## ACTION ITEM
Decide whether each of the following statements agrees with the PtSn4 summary. For each, answer yes or no and quote the words of the summary that settle it.
1. Typical PtSn4 crystals have RRR values above 1000.
2. Transport in PtSn4 is carried mainly by the Sn sublattice.
3. Under extreme growth rates, the RRR of PtSn4 can fall below 100.

## TEXT PROVIDED
══════

Intrinsic defect intolerance in the ultra-pure metal PtSn$_4$

TL;DR

PtSn4 is shown to be intrinsically defect-intolerant, with typical crystals exhibiting RRR values exceeding 1000 and unable to drop below 100 even under extreme growth rates. The authors combine resistivity measurements, DFT calculations, and STM imaging to show that both Pt and Sn sublattices contribute roughly equally to transport, and that vacancy formation energies strongly penalize defect formation. This defect-free character underpins the material's extreme magnetoresistance and potential surface topology, while comparing related MSn4 compounds highlights PtSn4's unique resistance to defect formation. The work positions PtSn4 as a pristine platform for exploring intrinsic transport and disorder-free topological phenomena, with prospects for exfoliation to few-layer forms.

══════

## DATA UNDER STUDY
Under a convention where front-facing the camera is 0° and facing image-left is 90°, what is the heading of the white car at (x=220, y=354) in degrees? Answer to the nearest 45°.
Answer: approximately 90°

══════

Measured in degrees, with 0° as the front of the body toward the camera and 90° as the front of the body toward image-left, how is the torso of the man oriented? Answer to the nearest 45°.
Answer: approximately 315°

══════

## EXPECTED ANSWER
1. Yes: "typical crystals exhibiting RRR values exceeding 1000"
2. No: "both Pt and Sn sublattices contribute roughly equally to transport"
3. No: "unable to drop below 100 even under extreme growth rates"